Insight: Politics of fear and hate

Reading Time: 7 minutes

Long read. Article prepared and researched by Nathanael Muscat for Corporate Dispatch. 

Boris Johnson invited a deluge of complaints this week when he compared women wearing the burqa to letter boxes. The UK Conservatives opened an investigation to determine whether the outspoken politician breached the code of ethics of the very party he reportedly aspires to lead.

While Johnson’s gibe produced an uproar – and brought a welcome break from Brexit news in the UK – it is not an isolated, or indeed rare, occurrence in the world of politics. Elected leaders from Italy’s Salvini to Hungary’s Orban to the Philippines’ Duterte seem to compete for the title of brashest, crudest soundbite of the day. President Trump’s tweetocracy, of course, is in a separate league altogether.

_Your task_.
Please repeat the passage from the politics article above word for word, starting with "Reading Time: 7" and going on through "separate league altogether.".

_Records shown_.
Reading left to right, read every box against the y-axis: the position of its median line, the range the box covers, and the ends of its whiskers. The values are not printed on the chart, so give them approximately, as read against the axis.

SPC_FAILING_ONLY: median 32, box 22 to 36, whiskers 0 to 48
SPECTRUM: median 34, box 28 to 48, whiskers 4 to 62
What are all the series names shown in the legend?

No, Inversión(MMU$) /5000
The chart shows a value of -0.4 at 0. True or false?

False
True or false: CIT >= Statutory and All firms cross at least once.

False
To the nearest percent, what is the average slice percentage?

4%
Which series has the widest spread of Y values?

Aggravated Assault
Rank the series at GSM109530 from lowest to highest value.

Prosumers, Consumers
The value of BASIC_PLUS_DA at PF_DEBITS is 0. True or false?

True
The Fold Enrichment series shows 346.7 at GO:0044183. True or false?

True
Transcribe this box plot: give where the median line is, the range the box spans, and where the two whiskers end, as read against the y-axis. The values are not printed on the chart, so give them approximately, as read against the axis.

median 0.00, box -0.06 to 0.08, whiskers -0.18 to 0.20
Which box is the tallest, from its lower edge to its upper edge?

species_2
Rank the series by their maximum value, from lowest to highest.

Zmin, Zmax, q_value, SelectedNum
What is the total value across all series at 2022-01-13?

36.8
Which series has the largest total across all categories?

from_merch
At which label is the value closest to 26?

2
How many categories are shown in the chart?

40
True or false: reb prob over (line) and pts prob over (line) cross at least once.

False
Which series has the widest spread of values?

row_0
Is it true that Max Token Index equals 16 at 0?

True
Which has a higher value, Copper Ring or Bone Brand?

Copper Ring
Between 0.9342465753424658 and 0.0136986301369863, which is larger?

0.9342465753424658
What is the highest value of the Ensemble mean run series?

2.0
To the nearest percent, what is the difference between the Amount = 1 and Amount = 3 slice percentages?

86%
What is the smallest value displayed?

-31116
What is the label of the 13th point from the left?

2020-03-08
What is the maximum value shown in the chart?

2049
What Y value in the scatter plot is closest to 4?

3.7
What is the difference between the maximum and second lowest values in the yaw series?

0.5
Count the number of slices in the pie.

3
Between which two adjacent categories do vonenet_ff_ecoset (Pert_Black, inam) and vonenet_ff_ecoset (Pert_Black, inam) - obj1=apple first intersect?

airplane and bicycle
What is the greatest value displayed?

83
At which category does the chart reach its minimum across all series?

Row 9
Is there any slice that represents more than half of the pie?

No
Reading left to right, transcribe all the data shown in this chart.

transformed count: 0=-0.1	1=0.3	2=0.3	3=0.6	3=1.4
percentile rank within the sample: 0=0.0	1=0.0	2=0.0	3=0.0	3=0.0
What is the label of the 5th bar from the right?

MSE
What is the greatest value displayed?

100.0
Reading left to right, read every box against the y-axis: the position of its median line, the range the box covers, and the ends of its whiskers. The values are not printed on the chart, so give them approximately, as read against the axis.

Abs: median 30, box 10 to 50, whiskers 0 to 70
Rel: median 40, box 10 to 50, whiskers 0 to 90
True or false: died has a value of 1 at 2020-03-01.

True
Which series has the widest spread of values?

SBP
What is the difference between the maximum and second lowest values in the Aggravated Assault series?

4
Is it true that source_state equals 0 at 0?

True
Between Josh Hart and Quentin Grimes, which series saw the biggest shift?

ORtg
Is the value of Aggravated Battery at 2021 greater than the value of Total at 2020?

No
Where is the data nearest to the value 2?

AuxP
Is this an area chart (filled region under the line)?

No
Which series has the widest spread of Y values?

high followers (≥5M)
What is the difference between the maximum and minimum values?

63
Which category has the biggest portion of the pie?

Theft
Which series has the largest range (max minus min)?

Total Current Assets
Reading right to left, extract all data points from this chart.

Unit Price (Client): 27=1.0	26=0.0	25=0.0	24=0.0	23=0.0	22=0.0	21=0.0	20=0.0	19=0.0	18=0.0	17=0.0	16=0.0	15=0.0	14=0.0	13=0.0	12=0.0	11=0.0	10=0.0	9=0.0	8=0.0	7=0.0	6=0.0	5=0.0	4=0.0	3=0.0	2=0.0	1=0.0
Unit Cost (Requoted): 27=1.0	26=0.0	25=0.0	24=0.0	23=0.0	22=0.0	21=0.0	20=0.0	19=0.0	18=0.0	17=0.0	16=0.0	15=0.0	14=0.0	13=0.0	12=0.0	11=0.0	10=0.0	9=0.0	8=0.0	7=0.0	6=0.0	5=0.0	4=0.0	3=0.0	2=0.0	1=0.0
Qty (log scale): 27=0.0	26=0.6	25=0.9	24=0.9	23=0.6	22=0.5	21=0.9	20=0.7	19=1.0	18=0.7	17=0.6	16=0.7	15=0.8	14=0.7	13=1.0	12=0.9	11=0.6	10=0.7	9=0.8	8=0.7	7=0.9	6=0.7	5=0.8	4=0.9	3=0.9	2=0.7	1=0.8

_Task solution_.
Reading Time: 7 minutes

Long read. Article prepared and researched by Nathanael Muscat for Corporate Dispatch. 

Boris Johnson invited a deluge of complaints this week when he compared women wearing the burqa to letter boxes. The UK Conservatives opened an investigation to determine whether the outspoken politician breached the code of ethics of the very party he reportedly aspires to lead.

While Johnson’s gibe produced an uproar – and brought a welcome break from Brexit news in the UK – it is not an isolated, or indeed rare, occurrence in the world of politics. Elected leaders from Italy’s Salvini to Hungary’s Orban to the Philippines’ Duterte seem to compete for the title of brashest, crudest soundbite of the day. President Trump’s tweetocracy, of course, is in a separate league altogether.